*** SOURCE DATA Section Begins ***

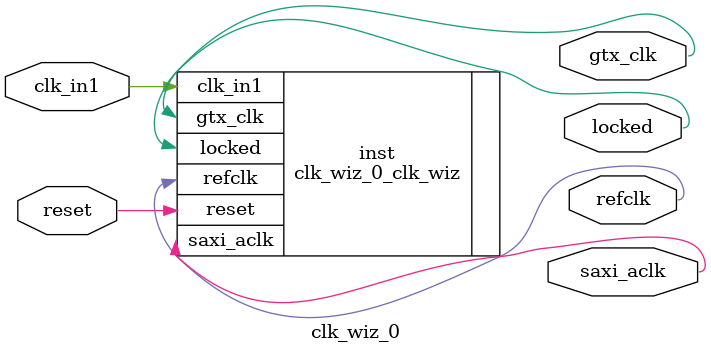
<source format=v>


`timescale 1ps/1ps

(* CORE_GENERATION_INFO = "clk_wiz_0,clk_wiz_v6_0_2_0_0,{component_name=clk_wiz_0,use_phase_alignment=true,use_min_o_jitter=false,use_max_i_jitter=false,use_dyn_phase_shift=false,use_inclk_switchover=false,use_dyn_reconfig=false,enable_axi=0,feedback_source=FDBK_AUTO,PRIMITIVE=MMCM,num_out_clk=3,clkin1_period=10.000,clkin2_period=10.000,use_power_down=false,use_reset=true,use_locked=true,use_inclk_stopped=false,feedback_type=SINGLE,CLOCK_MGR_TYPE=NA,manual_override=false}" *)

module clk_wiz_0 
 (
  // Clock out ports
  output        gtx_clk,
  output        saxi_aclk,
  output        refclk,
  // Status and control signals
  input         reset,
  output        locked,
 // Clock in ports
  input         clk_in1
 );

  clk_wiz_0_clk_wiz inst
  (
  // Clock out ports  
  .gtx_clk(gtx_clk),
  .saxi_aclk(saxi_aclk),
  .refclk(refclk),
  // Status and control signals               
  .reset(reset), 
  .locked(locked),
 // Clock in ports
  .clk_in1(clk_in1)
  );

endmodule

</source>
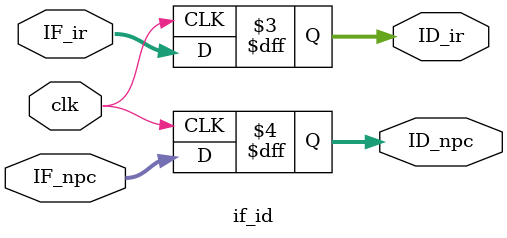
<source format=v>
`ifndef _if_id_v_
`define _if_id_v_
`endif

module if_id(clk, IF_ir, IF_npc, ID_ir, ID_npc);
  input wire [31:0] IF_ir, IF_npc;
  output reg [31:0] ID_ir, ID_npc;
  input clk;

  always @(posedge clk) begin
    ID_ir <= IF_ir;
    ID_npc <= IF_npc;
  
  end
  
  //initialilze data for test
  initial begin
    ID_ir <= 0;
    ID_npc <= 0;
  end
  
endmodule
</source>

*** SOURCE DATA Section Ends ***

◆ **TRY IT**:
Once you find the string "Status" in a line of the records, copy that line.

◆ **ANSWER FOR THIS EXERCISE**:
  // Status and control signals
  // Status and control signals               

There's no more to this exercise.